Top news of the day
The stories you should check out
1. Alum Maurice Grant, senior Adeesha Ekanayake and Doug Turnbull, assistant professor of computer science, had their peer-reviewed paper accepted for publication at the 14th International Conference on Music Information Retrieval. The paper, titled “MeUse: Recommending Internet Radio Stations,” will be presented at the conference Nov. 4–8 in Curitiba, Brazil.
2. The second annual pumpkin carving challenge is today. Staff Council is challenging departments to show their creativity and turn an ordinary pumpkin into a masterpiece. Staff members can stop by the pumpkin carving table from 10 a.m. to 2 p.m. in the Campus Center and make a donation to vote for their favorite pumpkin. All proceeds raised will go to the Staff Council Caring and Sharing Committee.
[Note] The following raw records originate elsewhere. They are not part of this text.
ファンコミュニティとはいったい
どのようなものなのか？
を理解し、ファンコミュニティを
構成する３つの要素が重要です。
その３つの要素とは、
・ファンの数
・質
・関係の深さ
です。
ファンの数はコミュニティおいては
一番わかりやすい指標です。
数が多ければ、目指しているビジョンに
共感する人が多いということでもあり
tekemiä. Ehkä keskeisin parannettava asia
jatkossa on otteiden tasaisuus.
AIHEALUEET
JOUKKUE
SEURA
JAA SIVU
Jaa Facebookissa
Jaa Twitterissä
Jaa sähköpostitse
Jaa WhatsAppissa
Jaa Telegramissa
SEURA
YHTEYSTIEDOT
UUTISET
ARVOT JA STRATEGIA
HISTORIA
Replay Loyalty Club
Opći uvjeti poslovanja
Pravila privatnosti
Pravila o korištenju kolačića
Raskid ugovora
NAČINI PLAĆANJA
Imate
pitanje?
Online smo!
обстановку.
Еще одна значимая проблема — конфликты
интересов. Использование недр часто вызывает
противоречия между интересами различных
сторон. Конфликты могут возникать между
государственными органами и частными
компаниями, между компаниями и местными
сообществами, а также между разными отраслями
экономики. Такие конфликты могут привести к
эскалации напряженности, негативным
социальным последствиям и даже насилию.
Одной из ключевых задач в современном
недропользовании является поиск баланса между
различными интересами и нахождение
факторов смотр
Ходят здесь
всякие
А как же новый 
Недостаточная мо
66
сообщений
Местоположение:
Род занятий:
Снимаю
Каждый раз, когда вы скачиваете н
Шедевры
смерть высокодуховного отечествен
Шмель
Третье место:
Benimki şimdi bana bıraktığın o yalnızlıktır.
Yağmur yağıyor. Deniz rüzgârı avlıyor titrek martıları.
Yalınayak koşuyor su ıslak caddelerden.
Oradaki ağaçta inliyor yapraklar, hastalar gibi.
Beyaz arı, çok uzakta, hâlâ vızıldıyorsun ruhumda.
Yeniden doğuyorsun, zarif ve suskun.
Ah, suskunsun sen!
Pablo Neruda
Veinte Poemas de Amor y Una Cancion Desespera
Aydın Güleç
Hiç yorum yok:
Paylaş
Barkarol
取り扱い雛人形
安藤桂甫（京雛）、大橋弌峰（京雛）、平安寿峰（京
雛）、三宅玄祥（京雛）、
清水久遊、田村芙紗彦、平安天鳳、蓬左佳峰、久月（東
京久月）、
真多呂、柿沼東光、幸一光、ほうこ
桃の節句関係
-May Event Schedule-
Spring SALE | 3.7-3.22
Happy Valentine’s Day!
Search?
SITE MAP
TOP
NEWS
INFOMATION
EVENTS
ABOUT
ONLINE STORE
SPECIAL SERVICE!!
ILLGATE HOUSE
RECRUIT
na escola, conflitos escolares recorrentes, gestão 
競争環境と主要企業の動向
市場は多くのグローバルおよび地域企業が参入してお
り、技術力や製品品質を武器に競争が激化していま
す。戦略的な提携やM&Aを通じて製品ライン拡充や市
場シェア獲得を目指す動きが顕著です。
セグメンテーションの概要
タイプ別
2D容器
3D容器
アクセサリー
3. The Ithaca College Debate Team traveled to Toronto for the North American Universities Debate Championships held Oct. 19–20. Senior Georgie McCauley and freshman James Dellasala competed in the tournament, and juniors Jeremy Li and Tiffany Ruff judged the competition. The tournament was attended by teams from throughout North America, and McGill University won after beating Harvard, Yale and the University of Vermont.
What’s happening today
The events you won’t want to miss
1. The college chapter of Guiding Eyes for the Blind will hold its second annual Pet-A-Puppy Halloween from 6–8 p.m. in the Mondo Gym in the Fitness Center. Puppies will be dressed in costume.
2. The Macabre Theatre Ensemble will perform its production of the Poe Project at 10 p.m. in Klingenstein Lounge.
3. MasqueRAVE, a Halloween dance party, is at 8:30 p.m. in Emerson Suites. There will be a costume contest, glow sticks and free candy.
Halloween around the world
Fun facts about the tradition
1. Mexico: In Mexico, Halloween is known as “Dia de los Muertos,” or the day of the dead. The three-day celebration begins on the night of Oct. 31 and ends on Nov. 2. Mexican families construct an altar in their homes and decorate it with candy, flowers, photos and fresh water to honor the dead, who are believed to return to their homes on Halloween.
2. Ireland: Halloween has Celtic roots and is thought to have originated from Ireland. It is celebrated in a way similar to the United States. The Irish also eat a traditional food called barnbrack, which is a kind of fruitcake. A treat is hidden inside the cake and is said to predict the future of the person who eats the treat.
3. Belgium: The Belgians believe it is unlucky for a black cat to cross one’s path. It is also considered unlucky if a black cat enters a home or travels on a ship. On Halloween night, Belgians customarily light candles in memory of dead relatives.